Mas chamo-te feliz, não pela razão que tal calúnia é gloriosa para ti, mas porque o Senhor Jesus, que é verdadeiro, ou mais ainda a própria verdade, afirma que a nossa mercê [ou graça, ou ganho] será copiosa nos céus quando os homens disserem males de nós e disserem mentirosamente todo o mal contra nós por causa dele [a Verdade, e Jesus, o verdadeiro].
(...) Finalmente, se o mundo te aplaude, é difícil que a virtude que devia estar toda erecta para o alto, e só agradar a Deus, não se torne ela a pouco e pouco inclinada para às graças dos homens que a aplaudem; e se não perde a sua integridade perde contudo o prémio, pois este ao começar a ser pago neste mundo onde todas as coisas são exíguas, pequeno será no céu onde todas as coisas são imensas.

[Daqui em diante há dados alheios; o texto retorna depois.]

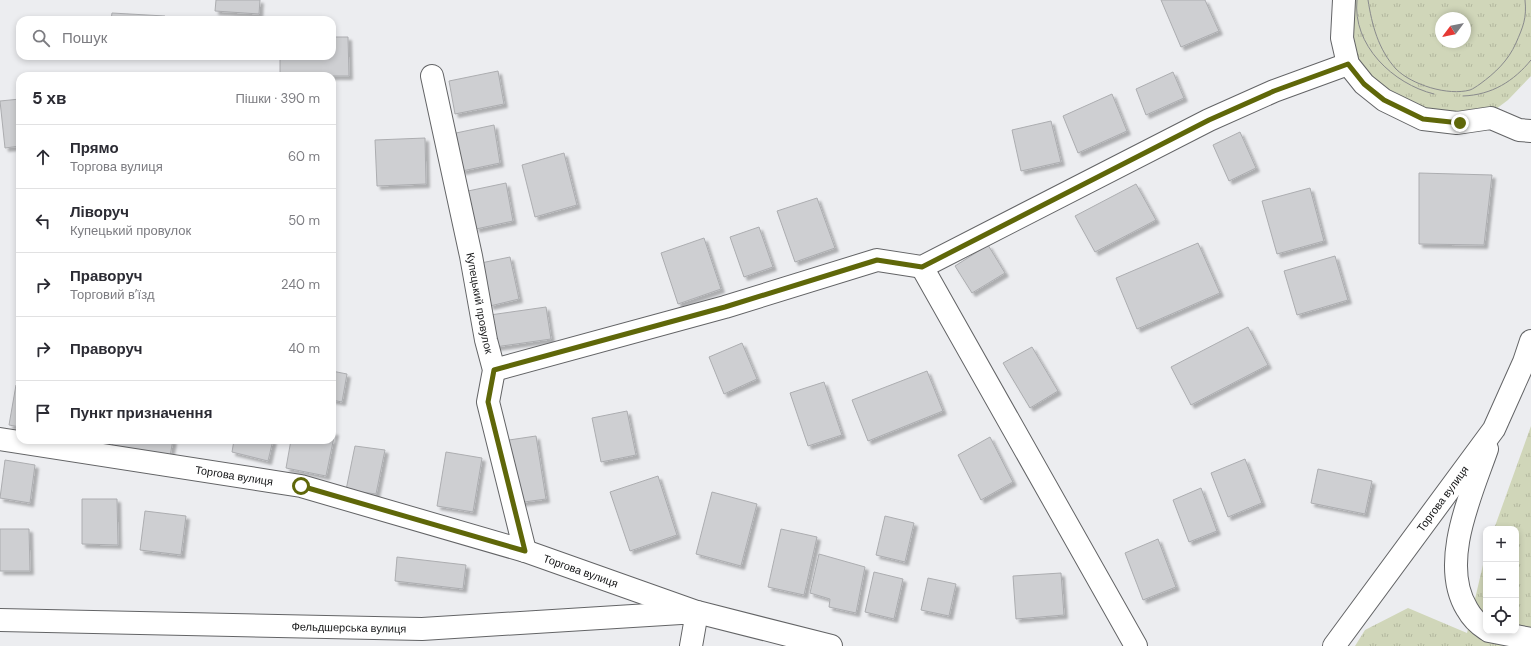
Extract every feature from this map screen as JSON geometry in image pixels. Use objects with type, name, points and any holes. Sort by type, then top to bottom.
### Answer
[{"type":"street","points":[[1344,0],[1342,38],[1348,64],[1364,84],[1384,100],[1423,119],[1457,123],[1491,118],[1519,130],[1531,131]]},
{"type":"street","points":[[494,370],[725,307],[877,260],[922,267],[1209,120],[1274,91],[1348,64]]},
{"type":"street","name":"Купецький провулок","points":[[432,76],[471,256],[486,340],[494,370],[488,402],[525,551]]},
{"type":"street","points":[[922,267],[1136,646]]},
{"type":"street","name":"Торгова вулиця","points":[[1334,646],[1494,429],[1524,362],[1531,341]]},
{"type":"street","points":[[1483,628],[1476,622],[1460,594],[1456,565],[1457,548],[1465,513],[1494,429]]},
{"type":"street","name":"Торгова вулиця","points":[[0,439],[16,441]]},
{"type":"street","name":"Торгова вулиця","points":[[32,444],[301,486],[525,551],[697,612],[831,646]]},
{"type":"street","points":[[691,646],[697,612]]},
{"type":"street","name":"Фельдшерська вулиця","points":[[0,620],[422,637],[697,612]]},
{"type":"street","points":[[1505,634],[1531,639]]},
{"type":"green space","points":[[1344,0],[1531,0],[1531,76],[1508,100],[1488,115],[1460,123],[1364,84]]},
{"type":"green space","points":[[1531,426],[1531,646],[1355,646],[1365,630],[1408,608],[1467,633],[1483,565],[1483,634],[1519,634],[1519,526],[1495,526]]},
{"type":"building","points":[[216,0],[260,0],[259,14],[215,11]]},
{"type":"building","points":[[1161,0],[1205,0],[1219,31],[1181,47]]},
{"type":"building","points":[[112,13],[165,16],[112,16]]},
{"type":"building","points":[[336,37],[348,37],[349,76],[336,76],[336,72],[280,72],[280,60],[336,60]]},
{"type":"building","points":[[498,71],[504,104],[455,114],[449,81]]},
{"type":"building","points":[[1173,72],[1184,98],[1146,115],[1136,89]]},
{"type":"building","points":[[1112,94],[1127,131],[1078,153],[1063,116]]},
{"type":"building","points":[[16,99],[16,147],[5,148],[0,101]]},
{"type":"building","points":[[1051,121],[1061,162],[1021,171],[1012,130]]},
{"type":"building","points":[[494,125],[500,163],[462,171],[456,133]]},
{"type":"building","points":[[1240,132],[1256,168],[1229,181],[1213,145]]},
{"type":"building","points":[[425,138],[426,184],[377,186],[375,140]]},
{"type":"building","points":[[564,153],[577,205],[535,217],[522,165]]},
{"type":"building","points":[[1419,173],[1492,175],[1484,245],[1419,244]]},
{"type":"building","points":[[506,183],[513,221],[476,229],[468,191]]},
{"type":"building","points":[[1136,184],[1156,220],[1095,252],[1075,216]]},
{"type":"building","points":[[1310,188],[1324,241],[1277,254],[1262,201]]},
{"type":"building","points":[[817,198],[835,248],[795,262],[777,211]]},
{"type":"building","points":[[759,227],[773,267],[744,277],[730,237]]},
{"type":"building","points":[[704,238],[721,289],[678,304],[661,253]]},
{"type":"building","points":[[1198,243],[1220,293],[1137,329],[1116,278]]},
{"type":"building","points":[[988,245],[1005,273],[972,293],[955,266]]},
{"type":"building","points":[[1335,256],[1348,300],[1297,315],[1284,271]]},
{"type":"building","points":[[510,257],[519,299],[490,306],[481,263]]},
{"type":"building","points":[[546,307],[551,339],[495,347],[490,315]]},
{"type":"building","points":[[1248,327],[1268,365],[1191,405],[1171,367]]},
{"type":"building","points":[[742,343],[757,379],[724,394],[709,357]]},
{"type":"building","points":[[1032,347],[1058,391],[1030,408],[1003,363]]},
{"type":"building","points":[[927,371],[943,411],[868,441],[852,400]]},
{"type":"building","points":[[336,372],[347,374],[342,402],[336,401]]},
{"type":"building","points":[[824,382],[842,435],[808,446],[790,393]]},
{"type":"building","points":[[16,385],[16,426],[9,425]]},
{"type":"building","points":[[627,411],[636,455],[601,462],[592,418]]},
{"type":"building","points":[[536,436],[546,499],[517,503],[509,440]]},
{"type":"building","points":[[990,437],[1013,482],[981,500],[958,455]]},
{"type":"building","points":[[112,444],[172,444],[170,456]]},
{"type":"building","points":[[233,444],[272,444],[268,461],[232,452]]},
{"type":"building","points":[[290,444],[333,444],[326,476],[286,468]]},
{"type":"building","points":[[355,446],[385,450],[376,494],[346,490]]},
{"type":"building","points":[[446,452],[482,458],[473,512],[437,506]]},
{"type":"building","points":[[1245,459],[1262,503],[1228,517],[1211,473]]},
{"type":"building","points":[[5,460],[35,465],[30,503],[0,498]]},
{"type":"building","points":[[1318,469],[1372,481],[1365,514],[1311,503]]},
{"type":"building","points":[[658,476],[677,535],[630,551],[610,492]]},
{"type":"building","points":[[1201,488],[1217,531],[1189,542],[1173,500]]},
{"type":"building","points":[[712,492],[757,504],[741,566],[696,554]]},
{"type":"building","points":[[82,499],[117,499],[118,545],[82,544]]},
{"type":"building","points":[[145,511],[186,516],[181,555],[140,550]]},
{"type":"building","points":[[885,516],[914,523],[905,562],[876,555]]},
{"type":"building","points":[[0,529],[29,529],[30,571],[0,571]]},
{"type":"building","points":[[781,529],[817,537],[804,595],[768,587]]},
{"type":"building","points":[[1158,539],[1176,587],[1143,600],[1125,553]]},
{"type":"building","points":[[819,554],[865,567],[856,613],[829,607],[830,599],[810,593]]},
{"type":"building","points":[[397,557],[466,565],[463,589],[395,581]]},
{"type":"building","points":[[874,572],[903,579],[894,619],[865,612]]},
{"type":"building","points":[[1061,573],[1064,615],[1016,619],[1013,576]]},
{"type":"building","points":[[928,578],[956,584],[949,616],[921,610]]},
{"type":"tram line","points":[[1357,0],[1357,17],[1361,32],[1368,47],[1378,60],[1390,72],[1404,81],[1419,89],[1434,94]]},
{"type":"tram line","points":[[1368,0],[1380,45],[1396,69],[1411,80],[1431,88],[1451,92],[1472,89],[1501,66],[1513,49],[1522,27],[1525,17],[1525,0]]},
{"type":"tram line","points":[[1463,96],[1483,93],[1502,86],[1524,68],[1531,60]]},
{"type":"route","points":[[301,486],[525,551],[488,402],[494,370],[725,307],[877,260],[922,267],[1209,120],[1274,91],[1348,64],[1364,84],[1384,100],[1423,119],[1460,123]]}]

Bem aventuradas as afrontas que nos protegem e impedem que a flor da juventude não estiole sob o vento pestífero da glória inane, ou que o nosso prémio na eternidade não seja diminuído pelo rumor vão popular. Abracemos filho, estas afrontas e orgulhemo-nos, na santa ambição de servidores fiéis, somente da ignominiosa Cruz do Senhor.
(...)
Cogita quanta seria a tua insânia, se o juízo dos insanos te demovesse
da vida recta estabelecida. Pois todo o erro deve ser removido pela sua
correção e não ser aumentado pela sua imitação. Que eles
relinchem, ladrem, rujam. Tu avança no teu caminho intrépido. E pesa
cuidadosamente quanto deves a Deus pela negligência e miséria deles. O
que estava sentado à sombra da morte ele iluminou, e tirou-o das reuniões dos que em trevas densíssimas se desviam
em frenesins sem guia, e associou-o aos filhos da Luz. Soe aquela voz
suavíssima do Senhor sempre nos teus ouvidos: «Deixa os mortos sepultar
os mortos, tu segue-me» [Lucas IX, 59-60]. Mortos estão de facto aqueles em quem Deus não toma lugar, e que, neste este espaço temporário de morte, adquirem para si laboriosamente a morte eterna.
(...) Portanto fecha
os ouvidos com cera, caríssimo filho, e o que quer que digam, o que
quer que pensem de ti os homens, tem como nada; considera só o juízo de Deus, que dará a cada um segundo as suas obras aquando da
sua revelação do céu, com os Anjos da sua virtude, libertando pela chama do
fogo aqueles que não conheceram Deus e que não prestaram atenção ao seu
Evangelho. A quem serão dados penas (como o diz o Apóstolo), em extinção
eterna da face do Senhor e da glória da sua potência, enquanto que todos os que acreditaram nele serão
glorificados na virtude dos seus santos e na sua admirável contemplação.